I decided to look up its definition. This is what it said:
A. To spend or devote for future advantage or benefit: invested much time and energy in getting a good education.
B.To devote morally or psychologically, as to a purpose; commit: "Men of our generation are invested in what they do, women in what we are" (Shana Alexander).
C. To endow with authority or power: The Constitution invests Congress with the power to make laws.
D. To install in office with ceremony: invest a new emperor.
E. To provide with an enveloping or pervasive quality: "A charm invests a face / Imperfectly beheld" (Emily Dickinson).
To invest, without question is to give something of yourself. It may be money, it may be time. It may be as simple as a season, or a life long thing. It could be sowing truth or encouragement. When saying the word, it's often thought of as investment of money and to gain something back in return, but upon any kind of investment, it's a very true reality that what is gained of an investment may never be actually seen by the investor....but instead others may gain from such an investment.
I can think of many times in and throughout my life where people have chosen to invest in me. When they did that, they may or may not have been the beneficiary of the results of that investment. I can think of a teacher, Mr. Gerlach, that I had in high school who saw me headed down a wrong path. He took time to pull me aside and call me out, and also recognized my athletic ability and invested time in redirecting me to use that ability and keep me running in the right direction with encouragement, truth and love. He, to my knowledge, did not benefit at all from this investment, except knowing in his heart that it was the right thing to do. However, this mans time of investing in me not only changed my WHOLE life, but effected all those I'd come across in my future as a player, teacher, and coach, as well as my own children's lives.
I can also name countless amount of others who have invested time into me and who may or may not have been the beneficiary of those results, but I thank God they chose to do so.
We live so much in a "microwave" society. We often want to see results quickly and or want something for nothing.

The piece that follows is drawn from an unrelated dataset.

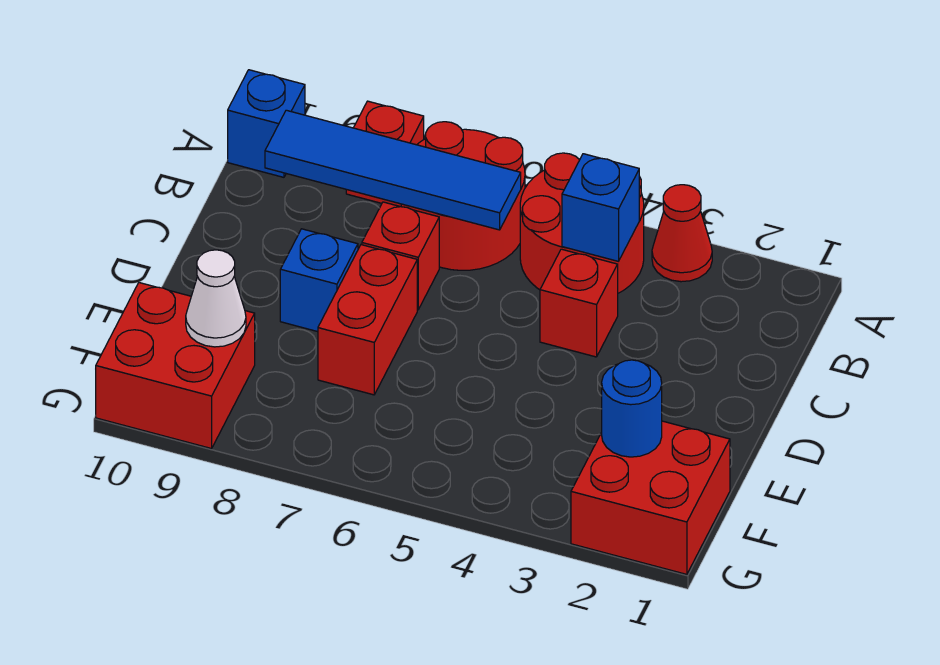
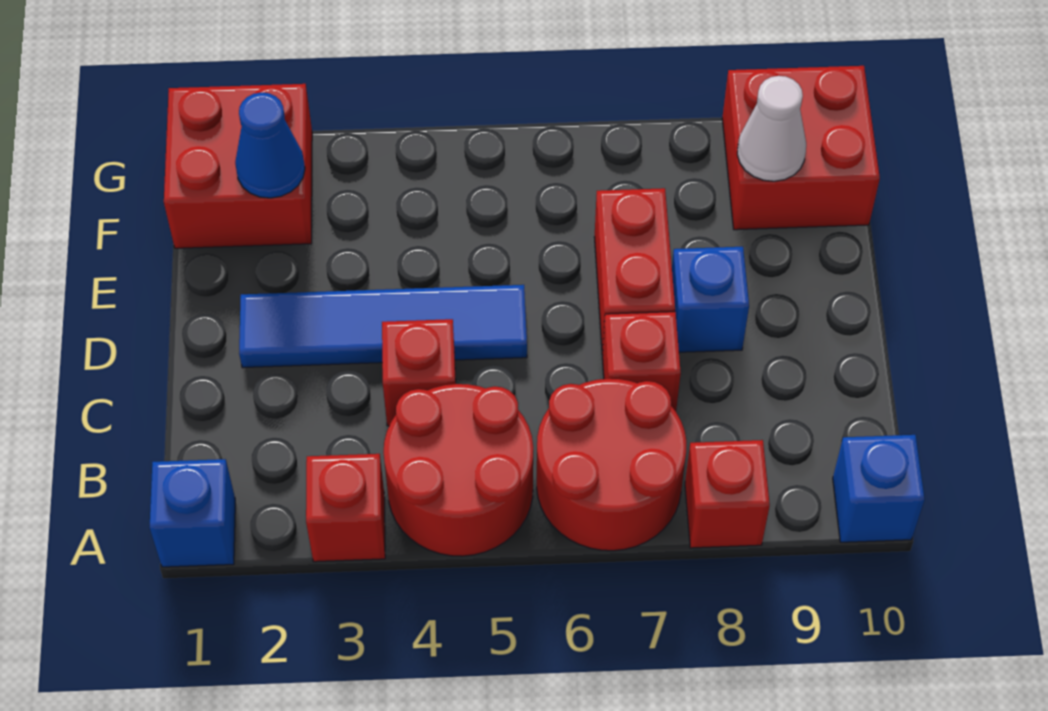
red 1x1 cone [652,185,712,282] -> red 1x1 brick [306,454,385,562]
blue 1x1 brick [562,154,639,261] -> blue 1x1 brick moved to [149,459,235,567]
blue 1x4 tile [265,110,521,230] -> blue 1x4 tile moved to [239,285,527,368]
blue 1x1 round brick [602,360,662,457] -> blue 1x1 cone [235,93,305,198]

I know as a teacher that if I have a problem student, I need to invest more time into them. More often times than not, I see the results of this investment. My goal is two fold....yes I'd like to have less classroom difficulties with them, but I'd also, in the long run, like to see it benefit themselves and others down the road. It's about relationship. In the inner city school I teach, I can't expect a kid, whose brought up in a world of learning to trust no one, to trust me if I don't work on that relationship. It takes time, it takes follow through, it takes doing what I said I would do. It takes commitment but more than that it takes compassion. You want to see someone's life change, invest in it. Don't do it out of selfishness but out of selflessness. Not because you may benefit but because the future might.